■ YOUR GOAL: Exclude the pictures, then quote exactly the lines from the one holding "- 👀 I’m interested" through the last line of the records.

Pictures paired with source code
□ □ □ □ □
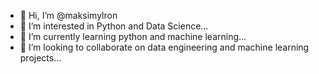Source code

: - 👋 Hi, I’m @maksimylron
- 👀 I’m interested in Python and Data Science...
- 🌱 I’m currently learning python and machine learning...
- 💞️ I’m looking to collaborate on data engineering and machine learning projects...

<!---
maksimylron/maksimylron is a ✨ special ✨ repository because its `README.md` (this file) appears on your GitHub profile.
You can click the Preview link to take a look at your changes.
--->
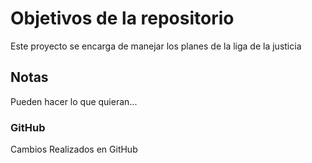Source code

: # Objetivos de la repositorio

Este proyecto se encarga de manejar los planes de la liga de la justicia


## Notas
Pueden hacer lo que quieran...

### GitHub
Cambios Realizados en GitHub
□ □ □ □ □
■ ANSWER FOR THIS EXERCISE:
- 👀 I’m interested in Python and Data Science...
- 🌱 I’m currently learning python and machine learning...
- 💞️ I’m looking to collaborate on data engineering and machine learning projects...

<!---
maksimylron/maksimylron is a ✨ special ✨ repository because its `README.md` (this file) appears on your GitHub profile.
You can click the Preview link to take a look at your changes.
--->
Source code

: # Objetivos de la repositorio

Este proyecto se encarga de manejar los planes de la liga de la justicia


## Notas
Pueden hacer lo que quieran...

### GitHub
Cambios Realizados en GitHub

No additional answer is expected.